You are given a permutation p1,p2,…,pN consisting of 1,2,..,N. You can perform the following operation any number of times (possibly zero):
Operation: Swap two adjacent elements in the permutation.
You want to have pi≠i for all 1≤i≤N. Find the minimum required number of operations to achieve this.

Constraints
2≤N≤105
p1,p2,..,pN is a permutation of 1,2,..,N.

输入

The input is given from Standard Input in the following format:
N
p1 p2 .. pN

输出

Print the minimum required number of operations

样例输入

5
1 4 3 5 2

样例输出

2

提示

Swap 1 and 4, then swap 1 and 3. p is now 4,3,1,5,2 and satisfies the condition.
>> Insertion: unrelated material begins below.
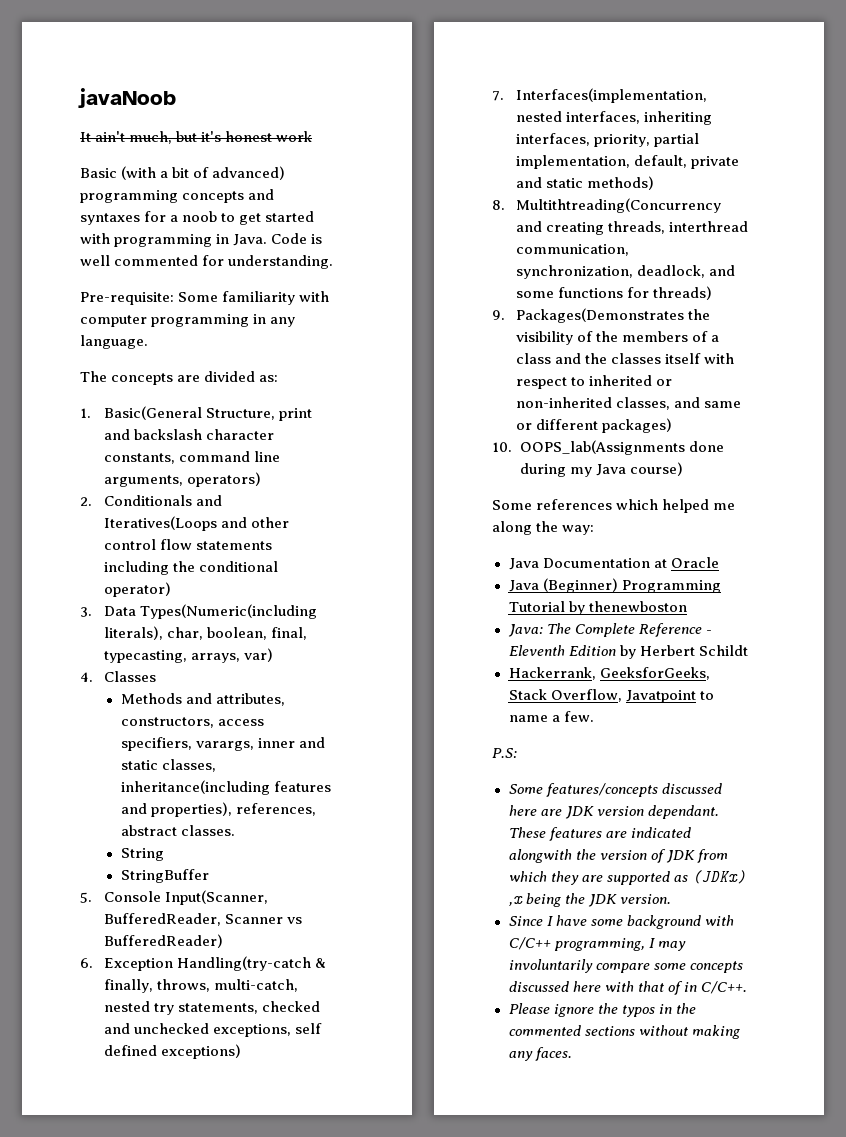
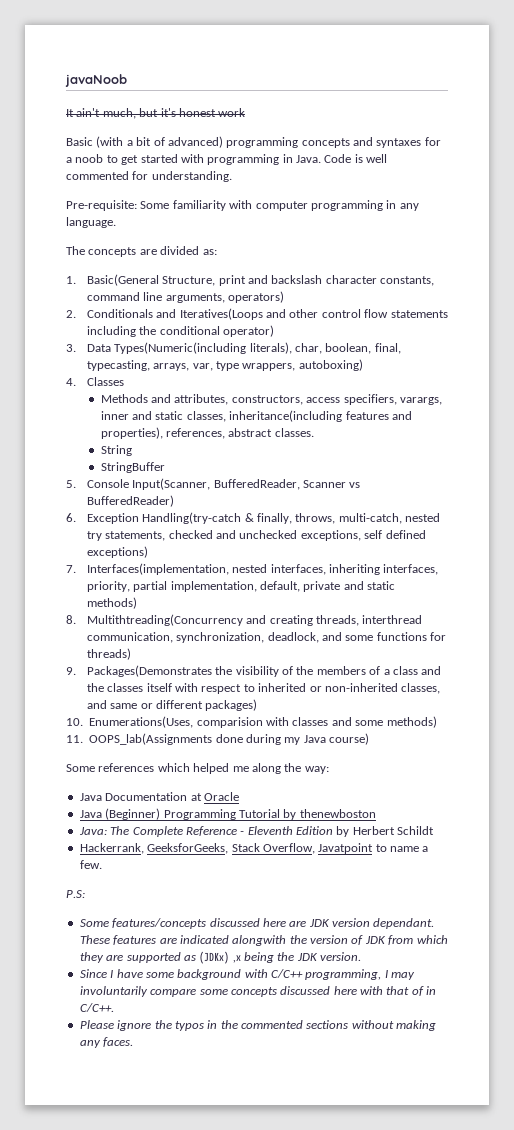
[244,648,274,662] var) -> [192,359,363,371] var, type wrappers, autoboxing)
(512, 447) none -> [89,716,437,728] [66,735,83,743] Enumerations(Uses, comparision with classes and some methods) // 11.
This is the minimum possible number, so the answer is 2.
大体思路：交换分为两种情况：一种是相邻的两个都需要交换，另外一种是相邻两个中只需要交换一个。注意在最后位置上的一个元素需要特殊考虑！

#include<cstdio>
#include<algorithm>
#include<iostream>
#include<cstring>
using namespace std;
int main()
{
    int n; cin>>n;
    int a[100005],p[100005];
    memset(p,1,sizeof(p));
    for(int i=1;i<=n;i++)
    {
        cin>>a[i];
        if(a[i]==i)
            p[i]=0;
    }
    int cnt=0;
    for(int i=1;i<=n;i++)
    {
        if(i!=n)
        {
            if(p[i]==0&&p[i+1]==0)
            {
                cnt++;
                p[i]=1;
                p[i+1]=1;
            }
            else if(p[i]==0&&p[i+1]!=0)
            {
                cnt++;
                p[i]=1;
            }
        }
        else
        {
            if(p[i]==0)
            {
                cnt++;
                p[i]=1;
            }
        }
    }
    cout<<cnt<<endl;
    return 0;
}